-- Given exercise --
Rewrite the lines below with "trimOffspring" changed to "trimChild" wherever it occurs, keeping everything else the same.

-- Given data --
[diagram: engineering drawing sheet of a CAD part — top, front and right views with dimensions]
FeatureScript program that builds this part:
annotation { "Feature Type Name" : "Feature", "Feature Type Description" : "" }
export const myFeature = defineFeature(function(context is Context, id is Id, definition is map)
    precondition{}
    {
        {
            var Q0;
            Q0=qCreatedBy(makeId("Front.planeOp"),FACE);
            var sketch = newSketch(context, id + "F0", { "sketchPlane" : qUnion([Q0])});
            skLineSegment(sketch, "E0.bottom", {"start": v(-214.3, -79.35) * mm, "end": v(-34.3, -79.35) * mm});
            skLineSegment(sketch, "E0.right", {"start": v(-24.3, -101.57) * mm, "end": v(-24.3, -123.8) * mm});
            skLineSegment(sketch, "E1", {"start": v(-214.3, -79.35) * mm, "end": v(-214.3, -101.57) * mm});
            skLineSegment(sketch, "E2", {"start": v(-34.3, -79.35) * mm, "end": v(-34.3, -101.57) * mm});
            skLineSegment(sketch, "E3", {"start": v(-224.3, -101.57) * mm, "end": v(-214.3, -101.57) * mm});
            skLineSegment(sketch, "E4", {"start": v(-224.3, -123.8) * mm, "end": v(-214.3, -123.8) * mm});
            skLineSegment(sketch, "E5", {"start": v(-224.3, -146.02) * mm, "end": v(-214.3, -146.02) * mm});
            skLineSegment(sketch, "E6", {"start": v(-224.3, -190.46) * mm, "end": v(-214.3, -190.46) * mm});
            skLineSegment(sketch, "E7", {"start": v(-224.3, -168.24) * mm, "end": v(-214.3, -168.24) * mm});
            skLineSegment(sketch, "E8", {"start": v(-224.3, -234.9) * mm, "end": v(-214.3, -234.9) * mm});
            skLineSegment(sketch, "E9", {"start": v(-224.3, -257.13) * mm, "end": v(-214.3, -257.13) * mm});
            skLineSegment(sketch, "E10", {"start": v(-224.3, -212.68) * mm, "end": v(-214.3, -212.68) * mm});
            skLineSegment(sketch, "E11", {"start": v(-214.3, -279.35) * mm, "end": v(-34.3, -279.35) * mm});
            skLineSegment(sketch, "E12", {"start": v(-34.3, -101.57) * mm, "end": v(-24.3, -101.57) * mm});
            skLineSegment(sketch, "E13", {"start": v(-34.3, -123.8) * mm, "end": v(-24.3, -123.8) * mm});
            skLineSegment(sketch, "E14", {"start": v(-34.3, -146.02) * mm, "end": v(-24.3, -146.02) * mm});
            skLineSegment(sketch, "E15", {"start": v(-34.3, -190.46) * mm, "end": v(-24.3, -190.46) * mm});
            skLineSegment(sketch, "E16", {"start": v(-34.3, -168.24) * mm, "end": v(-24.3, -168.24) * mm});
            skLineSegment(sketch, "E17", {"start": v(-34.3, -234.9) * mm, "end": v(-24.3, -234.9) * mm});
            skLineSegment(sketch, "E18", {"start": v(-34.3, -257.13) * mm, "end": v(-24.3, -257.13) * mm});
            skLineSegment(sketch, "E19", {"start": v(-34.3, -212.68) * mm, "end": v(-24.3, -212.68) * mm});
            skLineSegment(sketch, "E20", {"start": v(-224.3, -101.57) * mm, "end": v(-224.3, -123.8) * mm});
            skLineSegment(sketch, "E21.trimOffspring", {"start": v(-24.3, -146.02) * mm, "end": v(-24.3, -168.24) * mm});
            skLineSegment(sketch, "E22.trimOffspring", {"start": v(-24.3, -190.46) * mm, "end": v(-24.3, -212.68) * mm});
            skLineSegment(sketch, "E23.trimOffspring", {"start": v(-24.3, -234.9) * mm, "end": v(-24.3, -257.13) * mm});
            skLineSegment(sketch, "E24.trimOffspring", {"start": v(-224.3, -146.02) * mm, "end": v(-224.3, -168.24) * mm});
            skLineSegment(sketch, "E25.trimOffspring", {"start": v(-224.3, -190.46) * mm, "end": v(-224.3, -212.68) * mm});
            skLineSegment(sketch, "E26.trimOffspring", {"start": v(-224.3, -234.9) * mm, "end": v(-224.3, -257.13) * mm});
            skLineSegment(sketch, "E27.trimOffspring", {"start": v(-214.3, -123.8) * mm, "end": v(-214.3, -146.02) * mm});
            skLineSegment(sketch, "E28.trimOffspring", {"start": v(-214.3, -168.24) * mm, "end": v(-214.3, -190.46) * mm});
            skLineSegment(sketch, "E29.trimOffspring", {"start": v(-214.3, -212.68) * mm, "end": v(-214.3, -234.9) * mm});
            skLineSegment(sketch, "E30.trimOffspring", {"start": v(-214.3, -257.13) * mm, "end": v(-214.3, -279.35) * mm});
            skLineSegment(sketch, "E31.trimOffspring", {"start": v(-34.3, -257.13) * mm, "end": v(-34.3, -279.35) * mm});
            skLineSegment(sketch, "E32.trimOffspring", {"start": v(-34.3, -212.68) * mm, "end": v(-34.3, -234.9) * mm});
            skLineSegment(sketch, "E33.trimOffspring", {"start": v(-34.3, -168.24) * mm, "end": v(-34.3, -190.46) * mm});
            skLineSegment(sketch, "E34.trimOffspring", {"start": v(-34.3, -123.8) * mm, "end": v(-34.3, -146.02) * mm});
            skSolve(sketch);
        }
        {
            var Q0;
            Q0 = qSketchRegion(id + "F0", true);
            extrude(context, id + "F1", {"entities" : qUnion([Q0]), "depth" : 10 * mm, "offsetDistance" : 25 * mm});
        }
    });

-- Full response --
[diagram: engineering drawing sheet of a CAD part — top, front and right views with dimensions]
FeatureScript program that builds this part:
annotation { "Feature Type Name" : "Feature", "Feature Type Description" : "" }
export const myFeature = defineFeature(function(context is Context, id is Id, definition is map)
    precondition{}
    {
        {
            var Q0;
            Q0=qCreatedBy(makeId("Front.planeOp"),FACE);
            var sketch = newSketch(context, id + "F0", { "sketchPlane" : qUnion([Q0])});
            skLineSegment(sketch, "E0.bottom", {"start": v(-214.3, -79.35) * mm, "end": v(-34.3, -79.35) * mm});
            skLineSegment(sketch, "E0.right", {"start": v(-24.3, -101.57) * mm, "end": v(-24.3, -123.8) * mm});
            skLineSegment(sketch, "E1", {"start": v(-214.3, -79.35) * mm, "end": v(-214.3, -101.57) * mm});
            skLineSegment(sketch, "E2", {"start": v(-34.3, -79.35) * mm, "end": v(-34.3, -101.57) * mm});
            skLineSegment(sketch, "E3", {"start": v(-224.3, -101.57) * mm, "end": v(-214.3, -101.57) * mm});
            skLineSegment(sketch, "E4", {"start": v(-224.3, -123.8) * mm, "end": v(-214.3, -123.8) * mm});
            skLineSegment(sketch, "E5", {"start": v(-224.3, -146.02) * mm, "end": v(-214.3, -146.02) * mm});
            skLineSegment(sketch, "E6", {"start": v(-224.3, -190.46) * mm, "end": v(-214.3, -190.46) * mm});
            skLineSegment(sketch, "E7", {"start": v(-224.3, -168.24) * mm, "end": v(-214.3, -168.24) * mm});
            skLineSegment(sketch, "E8", {"start": v(-224.3, -234.9) * mm, "end": v(-214.3, -234.9) * mm});
            skLineSegment(sketch, "E9", {"start": v(-224.3, -257.13) * mm, "end": v(-214.3, -257.13) * mm});
            skLineSegment(sketch, "E10", {"start": v(-224.3, -212.68) * mm, "end": v(-214.3, -212.68) * mm});
            skLineSegment(sketch, "E11", {"start": v(-214.3, -279.35) * mm, "end": v(-34.3, -279.35) * mm});
            skLineSegment(sketch, "E12", {"start": v(-34.3, -101.57) * mm, "end": v(-24.3, -101.57) * mm});
            skLineSegment(sketch, "E13", {"start": v(-34.3, -123.8) * mm, "end": v(-24.3, -123.8) * mm});
            skLineSegment(sketch, "E14", {"start": v(-34.3, -146.02) * mm, "end": v(-24.3, -146.02) * mm});
            skLineSegment(sketch, "E15", {"start": v(-34.3, -190.46) * mm, "end": v(-24.3, -190.46) * mm});
            skLineSegment(sketch, "E16", {"start": v(-34.3, -168.24) * mm, "end": v(-24.3, -168.24) * mm});
            skLineSegment(sketch, "E17", {"start": v(-34.3, -234.9) * mm, "end": v(-24.3, -234.9) * mm});
            skLineSegment(sketch, "E18", {"start": v(-34.3, -257.13) * mm, "end": v(-24.3, -257.13) * mm});
            skLineSegment(sketch, "E19", {"start": v(-34.3, -212.68) * mm, "end": v(-24.3, -212.68) * mm});
            skLineSegment(sketch, "E20", {"start": v(-224.3, -101.57) * mm, "end": v(-224.3, -123.8) * mm});
            skLineSegment(sketch, "E21.trimChild", {"start": v(-24.3, -146.02) * mm, "end": v(-24.3, -168.24) * mm});
            skLineSegment(sketch, "E22.trimChild", {"start": v(-24.3, -190.46) * mm, "end": v(-24.3, -212.68) * mm});
            skLineSegment(sketch, "E23.trimChild", {"start": v(-24.3, -234.9) * mm, "end": v(-24.3, -257.13) * mm});
            skLineSegment(sketch, "E24.trimChild", {"start": v(-224.3, -146.02) * mm, "end": v(-224.3, -168.24) * mm});
            skLineSegment(sketch, "E25.trimChild", {"start": v(-224.3, -190.46) * mm, "end": v(-224.3, -212.68) * mm});
            skLineSegment(sketch, "E26.trimChild", {"start": v(-224.3, -234.9) * mm, "end": v(-224.3, -257.13) * mm});
            skLineSegment(sketch, "E27.trimChild", {"start": v(-214.3, -123.8) * mm, "end": v(-214.3, -146.02) * mm});
            skLineSegment(sketch, "E28.trimChild", {"start": v(-214.3, -168.24) * mm, "end": v(-214.3, -190.46) * mm});
            skLineSegment(sketch, "E29.trimChild", {"start": v(-214.3, -212.68) * mm, "end": v(-214.3, -234.9) * mm});
            skLineSegment(sketch, "E30.trimChild", {"start": v(-214.3, -257.13) * mm, "end": v(-214.3, -279.35) * mm});
            skLineSegment(sketch, "E31.trimChild", {"start": v(-34.3, -257.13) * mm, "end": v(-34.3, -279.35) * mm});
            skLineSegment(sketch, "E32.trimChild", {"start": v(-34.3, -212.68) * mm, "end": v(-34.3, -234.9) * mm});
            skLineSegment(sketch, "E33.trimChild", {"start": v(-34.3, -168.24) * mm, "end": v(-34.3, -190.46) * mm});
            skLineSegment(sketch, "E34.trimChild", {"start": v(-34.3, -123.8) * mm, "end": v(-34.3, -146.02) * mm});
            skSolve(sketch);
        }
        {
            var Q0;
            Q0 = qSketchRegion(id + "F0", true);
            extrude(context, id + "F1", {"entities" : qUnion([Q0]), "depth" : 10 * mm, "offsetDistance" : 25 * mm});
        }
    });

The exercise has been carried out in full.